Остальные двое не ответили, а значит, согласились, и Прате включил луч. Хлынула широкая дуга сладостной яблочной зелени. За несколько секунд дверь оплавилась по краям и распалась на две совершенно симметричные половины. И пришедшие глянули во вздыбленную тьму.
Он медитировал. И медитирующим его нашли.
Поначалу, в первых каплях сочащегося из-за их спин света, они не поняли, что перед ними человеческое существо. Он был серой грудой, сваленной в углу, голова опущена, руки покоятся на чреслах.
Затем, по мере того как прояснялись детали, каждый из троих по очереди задерживал дыхание. Прате первым вошел в комнату, и голос его был почти не приятной смесью удивления и омерзения.
За ним следовал Роул, и, разглядев Человека, он издал вопль ужаса вначале округлый, затем грушевидный, длинный и, наконец, разбившийся: "Как гнусно!" И выражение его лица было некрасиво. Чрезвычайно.
Хольд направил фонарь в угол и тут же отвел луч, осветивший в своих безумных блужданиях всю комнату: голые стены, тарелочку с остатками каши, циновку на полу. Затем луч вернулся, но теперь озеро света заливало пол и краешек ягодиц Человека, чтобы в тени оставалось лицо, о, это лицо!..
Огромная голова, копна нечесаных почти седых волос, сбившихся в колтуны на висках. Тяжелая челюсть, и рот, точно косая рваная прорезь в блеклой плоти. Большие, прижатые к голове уши.
И глаза...
Пыльные глаза...
Две глубочайшие впадины, где клубилась пыль. Серость разлагающегося трупа. Серость штормовых туч. Серость несчастья и смерти. Глаза, глядевшие столь глубоко и ничего не видевшие. Уродливые глаза.
Гармоничные мужчины подняли свои упаковщики, a Человек шевельнулся и встал, и наступила сумятица.
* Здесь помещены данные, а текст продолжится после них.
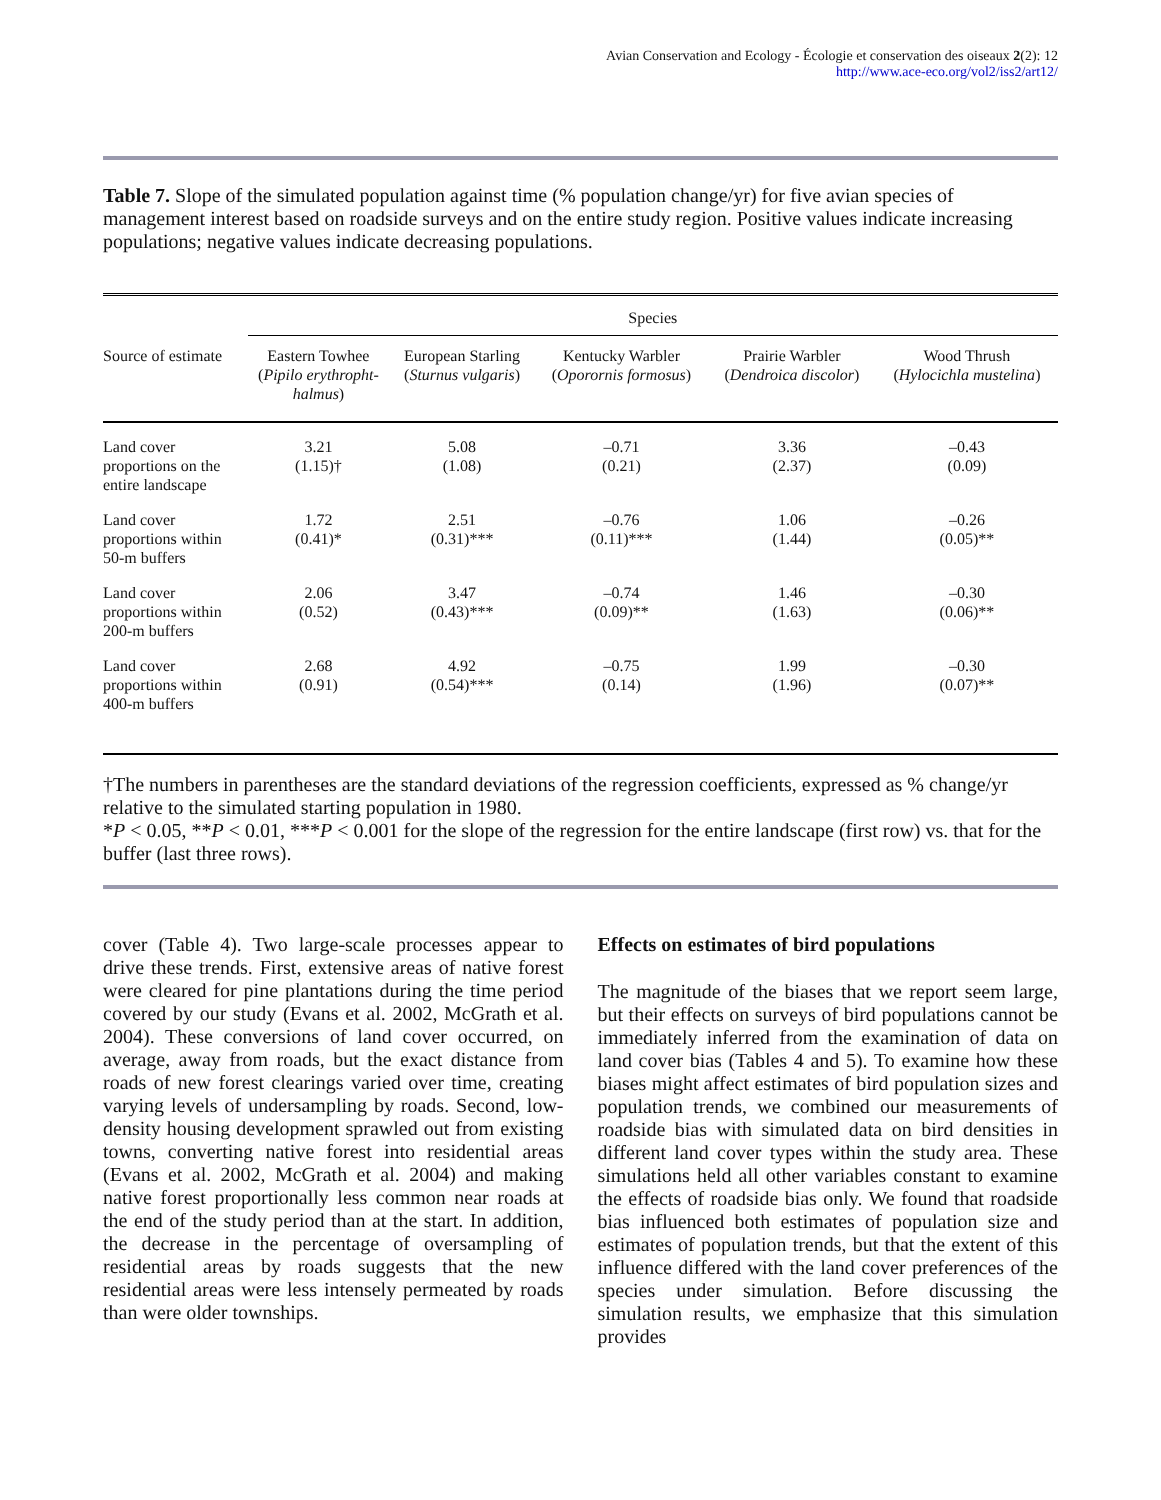Avian Conservation and Ecology - Écologie et conservation des oiseaux 2(2): 12
http://www.ace-eco.org/vol2/iss2/art12/
Table 7. Slope of the simulated population against time (% population change/yr) for five avian species of management interest based on roadside surveys and on the entire study region. Positive values indicate increasing populations; negative values indicate decreasing populations.
| | Species | | | | |
| --- | --- | --- | --- | --- | --- |
| Source of estimate | Eastern Towhee ( Pipilo erythropht- halmus ) | European Starling ( Sturnus vulgaris ) | Kentucky Warbler ( Oporornis formosus ) | Prairie Warbler ( Dendroica discolor ) | Wood Thrush ( Hylocichla mustelina ) |
| Land cover proportions on the entire landscape | 3.21 (1.15)† | 5.08 (1.08) | –0.71 (0.21) | 3.36 (2.37) | –0.43 (0.09) |
| Land cover proportions within 50-m buffers | 1.72 (0.41)* | 2.51 (0.31)*** | –0.76 (0.11)*** | 1.06 (1.44) | –0.26 (0.05)** |
| Land cover proportions within 200-m buffers | 2.06 (0.52) | 3.47 (0.43)*** | –0.74 (0.09)** | 1.46 (1.63) | –0.30 (0.06)** |
| Land cover proportions within 400-m buffers | 2.68 (0.91) | 4.92 (0.54)*** | –0.75 (0.14) | 1.99 (1.96) | –0.30 (0.07)** |
†The numbers in parentheses are the standard deviations of the regression coefficients, expressed as % change/yr relative to the simulated starting population in 1980.
*P < 0.05, **P < 0.01, ***P < 0.001 for the slope of the regression for the entire landscape (first row) vs. that for the buffer (last three rows).
cover (Table 4). Two large-scale processes appear to drive these trends. First, extensive areas of native forest were cleared for pine plantations during the time period covered by our study (Evans et al. 2002, McGrath et al. 2004). These conversions of land cover occurred, on average, away from roads, but the exact distance from roads of new forest clearings varied over time, creating varying levels of undersampling by roads. Second, low-density housing development sprawled out from existing towns, converting native forest into residential areas (Evans et al. 2002, McGrath et al. 2004) and making native forest proportionally less common near roads at the end of the study period than at the start. In addition, the decrease in the percentage of oversampling of residential areas by roads suggests that the new residential areas were less intensely permeated by roads than were older townships.
Effects on estimates of bird populations
The magnitude of the biases that we report seem large, but their effects on surveys of bird populations cannot be immediately inferred from the examination of data on land cover bias (Tables 4 and 5). To examine how these biases might affect estimates of bird population sizes and population trends, we combined our measurements of roadside bias with simulated data on bird densities in different land cover types within the study area. These simulations held all other variables constant to examine the effects of roadside bias only. We found that roadside bias influenced both estimates of population size and estimates of population trends, but that the extent of this influence differed with the land cover preferences of the species under simulation. Before discussing the simulation results, we emphasize that this simulation provides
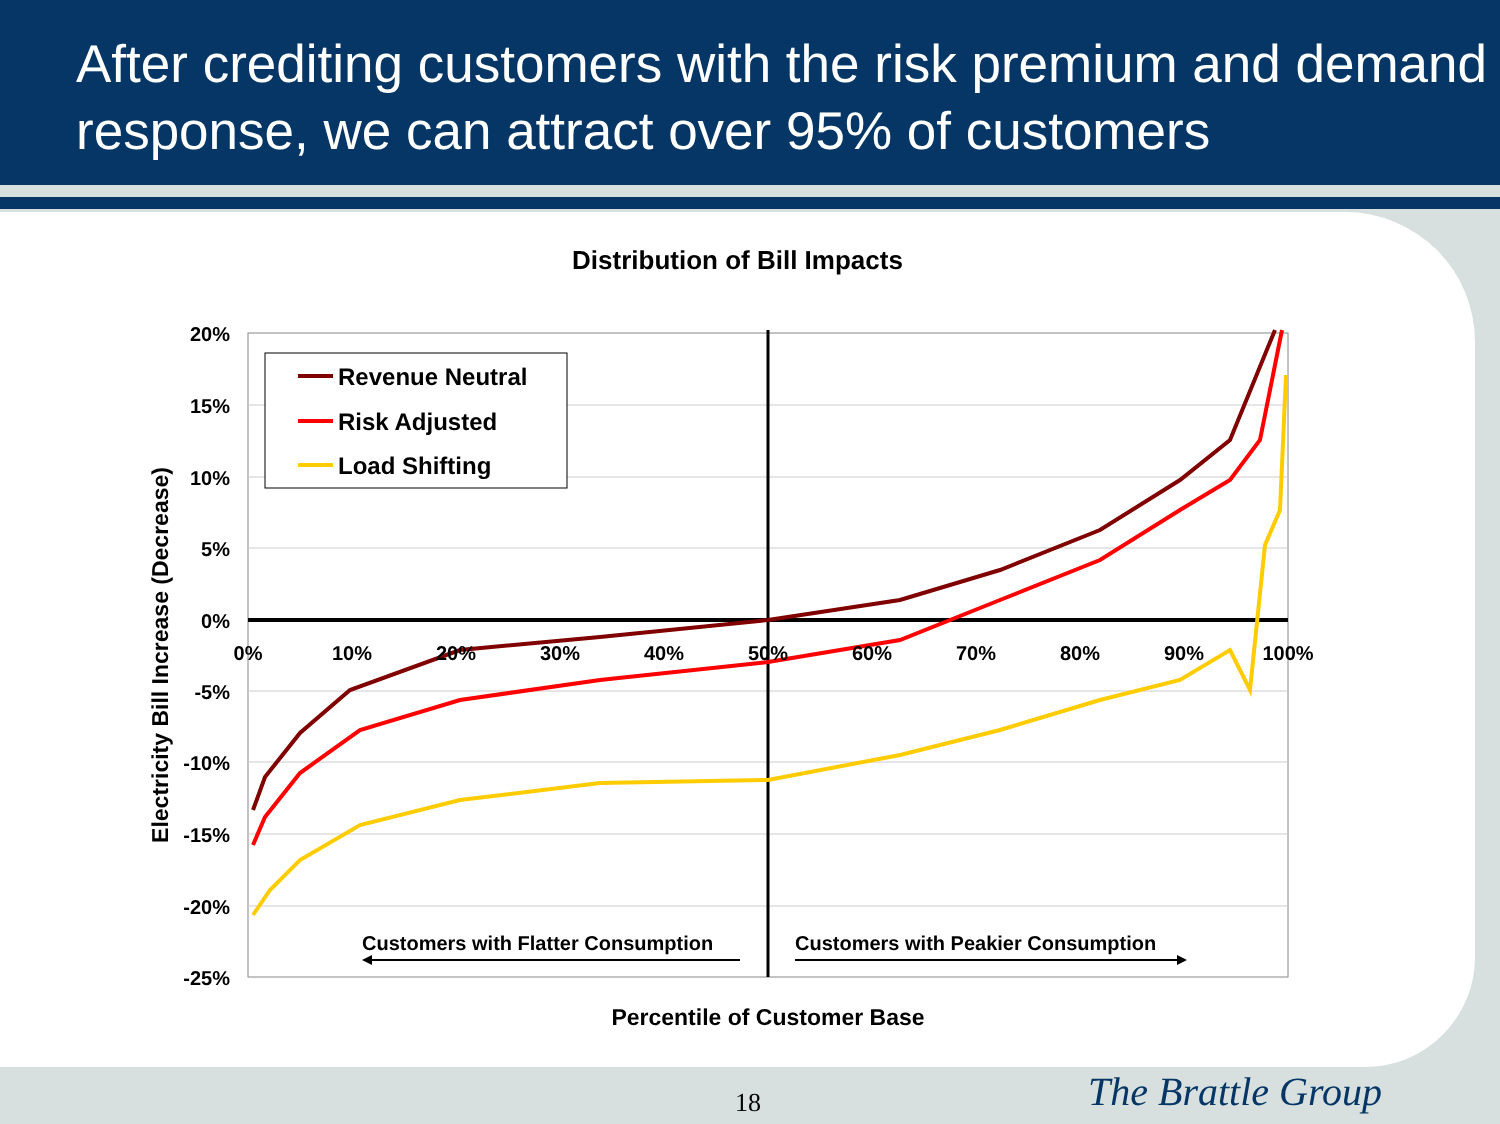After crediting customers with the risk premium and demand response, we can attract over 95% of customers
Distribution of Bill Impacts
Revenue Neutral
Risk Adjusted
Load Shifting
20%
15%
10%
5%
0%
-5%
-10%
-15%
-20%
-25%
0%
10%
20%
30%
40%
50%
60%
70%
80%
90%
100%
Electricity Bill Increase (Decrease)
Customers with Flatter Consumption
Customers with Peakier Consumption
Percentile of Customer Base
18 The Brattle Group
Вначале был свет, а потом несвет. Вначале было тепло, а потом нетепло. И...
Вначале была любовь, столь глубокая, что в сердцевине ее крутился водоворотик, вертелся и извивался и крутился, как женщина в теплой ванне. Наслаждение бытием, приятность скольжения в благодушие, в отсутствие боли. Глубина мысли, мысли о чудесном и обыденном. О том, как широка она, и где она, и где же окраины ее. И все такое.
Потом была нелюбовь. Но на место любви пришло не отсутствие ее, не пустота, какую оставили по себе свет и тепло. На место ее пришло нечто иное. На место ее пришла не пришла не могла не прийти пришла Ненависть!
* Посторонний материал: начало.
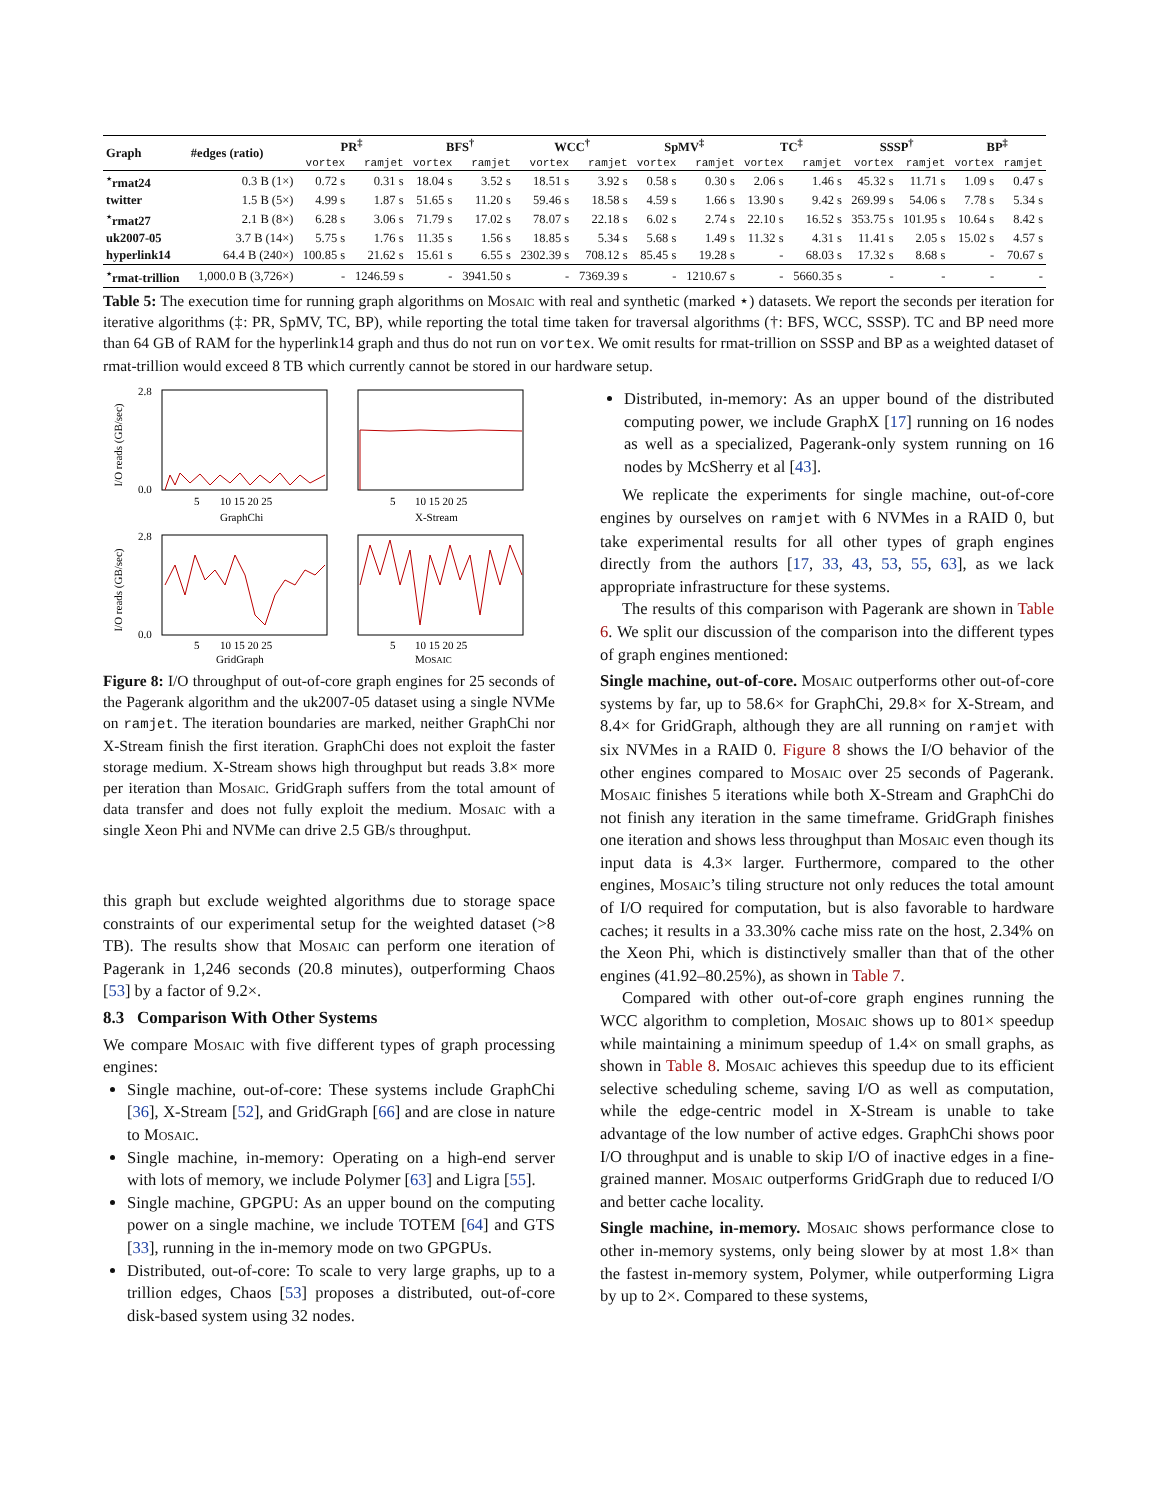| Graph | #edges (ratio) | PR<sup>‡</sup> | | BFS<sup>†</sup> | | WCC<sup>†</sup> | | SpMV<sup>‡</sup> | | TC<sup>‡</sup> | | SSSP<sup>†</sup> | | BP<sup>‡</sup> | |
| --- | --- | --- | --- | --- | --- | --- | --- | --- | --- | --- | --- | --- | --- | --- | --- |
| | | vortex | ramjet | vortex | ramjet | vortex | ramjet | vortex | ramjet | vortex | ramjet | vortex | ramjet | vortex | ramjet |
| <sup>⋆</sup>rmat24 | 0.3 B (1×) | 0.72 s | 0.31 s | 18.04 s | 3.52 s | 18.51 s | 3.92 s | 0.58 s | 0.30 s | 2.06 s | 1.46 s | 45.32 s | 11.71 s | 1.09 s | 0.47 s |
| twitter | 1.5 B (5×) | 4.99 s | 1.87 s | 51.65 s | 11.20 s | 59.46 s | 18.58 s | 4.59 s | 1.66 s | 13.90 s | 9.42 s | 269.99 s | 54.06 s | 7.78 s | 5.34 s |
| <sup>⋆</sup>rmat27 | 2.1 B (8×) | 6.28 s | 3.06 s | 71.79 s | 17.02 s | 78.07 s | 22.18 s | 6.02 s | 2.74 s | 22.10 s | 16.52 s | 353.75 s | 101.95 s | 10.64 s | 8.42 s |
| uk2007-05 | 3.7 B (14×) | 5.75 s | 1.76 s | 11.35 s | 1.56 s | 18.85 s | 5.34 s | 5.68 s | 1.49 s | 11.32 s | 4.31 s | 11.41 s | 2.05 s | 15.02 s | 4.57 s |
| hyperlink14 | 64.4 B (240×) | 100.85 s | 21.62 s | 15.61 s | 6.55 s | 2302.39 s | 708.12 s | 85.45 s | 19.28 s | - | 68.03 s | 17.32 s | 8.68 s | - | 70.67 s |
| <sup>⋆</sup>rmat-trillion | 1,000.0 B (3,726×) | - | 1246.59 s | - | 3941.50 s | - | 7369.39 s | - | 1210.67 s | - | 5660.35 s | - | - | - | - |
Table 5: The execution time for running graph algorithms on Mosaic with real and synthetic (marked ⋆) datasets. We report the seconds per iteration for iterative algorithms (‡: PR, SpMV, TC, BP), while reporting the total time taken for traversal algorithms (†: BFS, WCC, SSSP). TC and BP need more than 64 GB of RAM for the hyperlink14 graph and thus do not run on vortex. We omit results for rmat-trillion on SSSP and BP as a weighted dataset of rmat-trillion would exceed 8 TB which currently cannot be stored in our hardware setup.
I/O reads (GB/sec)
I/O reads (GB/sec)
5
10 15 20 25
5
10 15 20 25
GraphChi
X-Stream
5
10 15 20 25
5
10 15 20 25
GridGraph
MOSAIC
2.8
0.0
2.8
0.0
Figure 8: I/O throughput of out-of-core graph engines for 25 seconds of the Pagerank algorithm and the uk2007-05 dataset using a single NVMe on ramjet. The iteration boundaries are marked, neither GraphChi nor X-Stream finish the first iteration. GraphChi does not exploit the faster storage medium. X-Stream shows high throughput but reads 3.8× more per iteration than Mosaic. GridGraph suffers from the total amount of data transfer and does not fully exploit the medium. Mosaic with a single Xeon Phi and NVMe can drive 2.5 GB/s throughput.
this graph but exclude weighted algorithms due to storage space constraints of our experimental setup for the weighted dataset (>8 TB). The results show that Mosaic can perform one iteration of Pagerank in 1,246 seconds (20.8 minutes), outperforming Chaos [53] by a factor of 9.2×.
8.3 Comparison With Other Systems
We compare Mosaic with five different types of graph processing engines:
Single machine, out-of-core: These systems include GraphChi [36], X-Stream [52], and GridGraph [66] and are close in nature to Mosaic.
Single machine, in-memory: Operating on a high-end server with lots of memory, we include Polymer [63] and Ligra [55].
Single machine, GPGPU: As an upper bound on the computing power on a single machine, we include TOTEM [64] and GTS [33], running in the in-memory mode on two GPGPUs.
Distributed, out-of-core: To scale to very large graphs, up to a trillion edges, Chaos [53] proposes a distributed, out-of-core disk-based system using 32 nodes.
Distributed, in-memory: As an upper bound of the distributed computing power, we include GraphX [17] running on 16 nodes as well as a specialized, Pagerank-only system running on 16 nodes by McSherry et al [43].
We replicate the experiments for single machine, out-of-core engines by ourselves on ramjet with 6 NVMes in a RAID 0, but take experimental results for all other types of graph engines directly from the authors [17, 33, 43, 53, 55, 63], as we lack appropriate infrastructure for these systems.
The results of this comparison with Pagerank are shown in Table 6. We split our discussion of the comparison into the different types of graph engines mentioned:
Single machine, out-of-core. Mosaic outperforms other out-of-core systems by far, up to 58.6× for GraphChi, 29.8× for X-Stream, and 8.4× for GridGraph, although they are all running on ramjet with six NVMes in a RAID 0. Figure 8 shows the I/O behavior of the other engines compared to Mosaic over 25 seconds of Pagerank. Mosaic finishes 5 iterations while both X-Stream and GraphChi do not finish any iteration in the same timeframe. GridGraph finishes one iteration and shows less throughput than Mosaic even though its input data is 4.3× larger. Furthermore, compared to the other engines, Mosaic’s tiling structure not only reduces the total amount of I/O required for computation, but is also favorable to hardware caches; it results in a 33.30% cache miss rate on the host, 2.34% on the Xeon Phi, which is distinctively smaller than that of the other engines (41.92–80.25%), as shown in Table 7.
Compared with other out-of-core graph engines running the WCC algorithm to completion, Mosaic shows up to 801× speedup while maintaining a minimum speedup of 1.4× on small graphs, as shown in Table 8. Mosaic achieves this speedup due to its efficient selective scheduling scheme, saving I/O as well as computation, while the edge-centric model in X-Stream is unable to take advantage of the low number of active edges. GraphChi shows poor I/O throughput and is unable to skip I/O of inactive edges in a fine-grained manner. Mosaic outperforms GridGraph due to reduced I/O and better cache locality.
Single machine, in-memory. Mosaic shows performance close to other in-memory systems, only being slower by at most 1.8× than the fastest in-memory system, Polymer, while outperforming Ligra by up to 2×. Compared to these systems,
Много позже, когда солнца сели и луны вышли скорбеть зловеще и молчаливо над Топазом, миром красоты, - тогда явились другие. Они нашли три тела, такие уродливые в смерти, такие жалкие, раздавленные, растрепанные.
Они забрали его. Они вывели его, говоря: "И все это, и это все..." И много было проклятий и оскорблений. И ненависть была, и сознание, что он выродок. Пария. Ужасно! Он был уродством посреди красоты. "Что же нам делать с ним? Как нам убить его?"
И вышел вперед поэт, чьи строфы были совершенны, а образы блистательны. Худ он был и манерен, и довелось ему придумать правильный путь. Как создать красоту из уродства, добро из зла.
Установили они добрый столб. Ровный и стройный, вознесся он к четырем лунам. И привязали Человека к столбу, и обложили хворостом. И подожгли.
И смотрели, как он горит.
И вновь было плохо.
Ибо Человек имел пыльные глаза, а пыльные глаза видели то, чего не увидеть, и душа его была нежной и больной душою мечтателя.
Хватало у него наглости плакать и кричать, покуда горел он, и стенать: "Не убивайте меня. Не убивайте! Так многого я не увидел, так многого не узнал". Он просил и умоляли взывал о знаниях и видениях, на которые ему уже не взглянуть.
Но они все равно сожгли его.
И это было хорошо. Огонь. Красота его. Всеобщая красота. Если бы только у Человека хватило ума не кричать.
А когда остыла зола, ее расплавили, и там, где были столб и Человек, остался лишь совершенной формы пруд блистающего серебра.
Он был красив, как и все остальное.
И никто уже не мог оспорить: не осталось на Топазе ничего, кроме красоты. Красоты и покоя.
Но ночное небо звенело тающими глухими воплями, которым не умолкнуть вовек. И когда плывущие облака закрывали две луны, те, кто слаб и не боится признать это, понимали: пыльные глаза пребывают вовеки.